Provided passage:
Approximating feature advantage of the Symmetric Difference Quotient over the Divided Difference

In numerical differentiation, symmetric Newton’s quotient (a.k.a. symmetric difference quotient) is known to more effectively approximate the first derivative of given function $f\in C^3(\mathbb{R})$ , in comparison with the (first-order) divided difference. This statement can be summarized as the following proposition.

Proposition 1.
$|f'(a)-\frac{f(a+h)-f(a-h)}{2h}|\leq |f'(a)-\frac{f(a+h)-f(a)}{h}|$

for sufficiently small $h$ and $\forall a\in \mathbb{R}$ .

This sounds intuitively correct, since taking average of left and right divided differences at the point $a$ seem to smoothen the drastic slope change that can occasionally occur only one side. This is shown by somewhat technical manner.

Proof. Note that $f^{(k)}\quad (k\leq 3)$ is bounded around $a$ since $f$ is assumed to be of class $C^3$ as a function on $\mathbb{R}$ . By the Taylor series expression of $f(a+h)$ and $f(a-h)$ at $a$ , we get:

$\begin{array}{l}\displaystyle{ f(a+h)=f(a)+f'(a)h+\frac{f''(a)}{2}h^2+\frac{f'''(\xi_h)}{6}} \quad (\xi_h\in (a,a+h)), \\\\\displaystyle{f(a-h)=f(a)-f'(a)h+\frac{f''(a)}{2}h^2-\frac{f'''(\xi_{-h})}{6}} \quad (\xi_{-h}\in (a-h,a)).\end{array}$

Subtracting the second row from the first, and divided by $2h$ yealds:

$f'(a)-\frac{f(a+h)-f(a-h)}{2h} = -\frac{h^2}{12}(f'''(\xi_h) - f'''(\xi_{-h})) \sim o(h)(h\to 0).$

Similarly we have the lower order infinitesimal equation:

$f'(a)-\frac{f(a+h)-f(a)}{h} = -\frac{h}{2}f''(\eta_h) \sim o(1)(h\to 0).$

By taking $M=\displaystyle{\sup_{x,y\in (a-h,a+h)}|f'''(x)-f'''(y)|}$ and $m=\displaystyle{\inf_{x,y\in (a,a+h)}|f''(x)-f''(y)|}$ , we can evaluate the equation only by the order of infinitesimal with regard to $M$ and $m$ being constant when $h$ is sufficiently small, which finish the proof ■

Job item a:
Find every row containing the string "ассортимент", treating uppercase and lowercase letters as distinct, and copy each such row in full.
The passage above and the rows below are independent of each other.

Material provided:

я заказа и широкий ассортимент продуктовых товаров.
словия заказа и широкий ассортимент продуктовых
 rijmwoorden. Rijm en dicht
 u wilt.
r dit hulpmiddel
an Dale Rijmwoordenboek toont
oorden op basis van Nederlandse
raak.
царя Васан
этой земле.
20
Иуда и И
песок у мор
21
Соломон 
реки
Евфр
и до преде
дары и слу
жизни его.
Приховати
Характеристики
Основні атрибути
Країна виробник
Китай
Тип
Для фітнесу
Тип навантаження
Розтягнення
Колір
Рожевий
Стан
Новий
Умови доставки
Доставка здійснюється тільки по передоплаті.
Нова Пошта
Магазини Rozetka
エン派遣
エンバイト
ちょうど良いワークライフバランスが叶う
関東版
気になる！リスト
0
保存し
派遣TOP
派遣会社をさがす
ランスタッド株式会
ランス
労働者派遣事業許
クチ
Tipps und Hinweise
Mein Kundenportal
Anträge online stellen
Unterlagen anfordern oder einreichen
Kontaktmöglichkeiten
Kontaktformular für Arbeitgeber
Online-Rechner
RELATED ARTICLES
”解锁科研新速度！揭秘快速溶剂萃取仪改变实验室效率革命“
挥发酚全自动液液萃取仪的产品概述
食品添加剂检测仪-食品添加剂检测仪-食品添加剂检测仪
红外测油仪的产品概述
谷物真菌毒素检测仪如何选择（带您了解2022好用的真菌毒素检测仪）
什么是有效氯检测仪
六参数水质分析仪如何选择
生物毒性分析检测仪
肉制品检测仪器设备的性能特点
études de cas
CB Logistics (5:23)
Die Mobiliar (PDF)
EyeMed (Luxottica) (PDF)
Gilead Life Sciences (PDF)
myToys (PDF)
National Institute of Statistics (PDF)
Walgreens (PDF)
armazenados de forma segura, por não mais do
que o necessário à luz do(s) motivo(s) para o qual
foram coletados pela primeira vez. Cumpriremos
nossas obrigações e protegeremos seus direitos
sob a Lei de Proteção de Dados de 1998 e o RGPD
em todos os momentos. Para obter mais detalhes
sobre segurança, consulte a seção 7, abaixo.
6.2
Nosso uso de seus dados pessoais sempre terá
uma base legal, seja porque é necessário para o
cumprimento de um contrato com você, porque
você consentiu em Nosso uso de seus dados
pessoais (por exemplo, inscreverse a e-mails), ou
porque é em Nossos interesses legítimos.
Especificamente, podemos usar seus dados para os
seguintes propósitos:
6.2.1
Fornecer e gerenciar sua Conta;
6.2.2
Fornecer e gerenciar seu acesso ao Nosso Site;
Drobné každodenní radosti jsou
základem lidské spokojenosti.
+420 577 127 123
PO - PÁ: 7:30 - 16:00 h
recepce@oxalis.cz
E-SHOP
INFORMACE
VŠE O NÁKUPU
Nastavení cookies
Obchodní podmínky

Job item b:
Write out the part of the passage on the symmetric difference quotient starting at "Proposition 1." and ending at "somewhat technical manner.", with no changes to the wording.

Expected answer a:
я заказа и широкий ассортимент продуктовых товаров.
словия заказа и широкий ассортимент продуктовых

Expected answer b:
Proposition 1.
$|f'(a)-\frac{f(a+h)-f(a-h)}{2h}|\leq |f'(a)-\frac{f(a+h)-f(a)}{h}|$

for sufficiently small $h$ and $\forall a\in \mathbb{R}$ .

This sounds intuitively correct, since taking average of left and right divided differences at the point $a$ seem to smoothen the drastic slope change that can occasionally occur only one side. This is shown by somewhat technical manner.